A colleague and I were reviewing some student submissions. He likes using IDLE, while I use PyCharm. The student developed their code in PyCharm. A simplified example of the students work is:
file = open('test_file.txt','w')
file.write('This is a test file.')
print('Completed')
exit()
The student has made an error in their file handling and created a situation where the file is left open after the code is completed.
When run from within PyCharm the file.write is completed and the file is updated as expected. When run from within IDLE the file.write appears not to be completed and the file is empty. When run from the command line (btw, we all use macbooks) the file.write is completed and the file has the line of text. One more clue is that when run within IDLE after 'Completed' is output, there is a system dialog that states, "Your program is still running! Do you want to kill it?". This warning does not appear when run from the command line or within PyCharm.
We are trying to understand the difference between these behaviours given that we believe they are all doing the same process of invoking the same interpreter.
IDLE leaves the interpreter running after executing the code.
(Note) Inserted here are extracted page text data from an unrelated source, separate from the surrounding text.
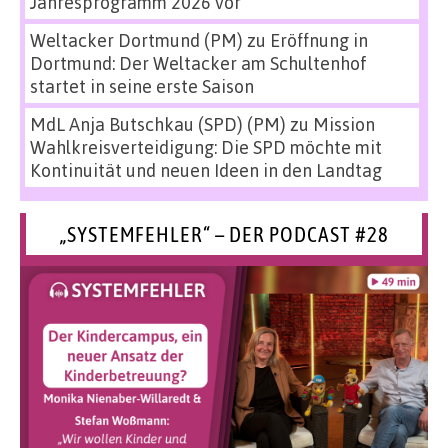
Jahresprogramm 2026 vor
Weltacker Dortmund (PM)
zu
Eröffnung in
Dortmund: Der Weltacker am Schultenhof
startet in seine erste Saison
MdL Anja Butschkau (SPD) (PM)
zu
Mission
Wahlkreisverteidigung: Die SPD möchte mit
Kontinuität und neuen Ideen in den Landtag
„SYSTEMFEHLER“ – DER PODCAST #28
You can go back to the Shell and inspect variables, for example. If you exit idle or restart the shell (Ctrl-F6) the interpreter exits (or restarts) and the file will be flushed and closed. Without restarting the shell, the file will still be open and cached writes may not have been written to disk yet.
The other IDEs appear to exit the interpreter when the script completes. It's a design decision by the developers.
You would get a similar result from the command line by running python -i script.py
, which leaves the interpreter running after executing script.py
. The file won't be flushed until exiting.
FYI: The exit()
is causing the IDLE system message. It kills the interpreter and closes the Shell, but since it is a kill
and not a clean exit the file isn't flushed.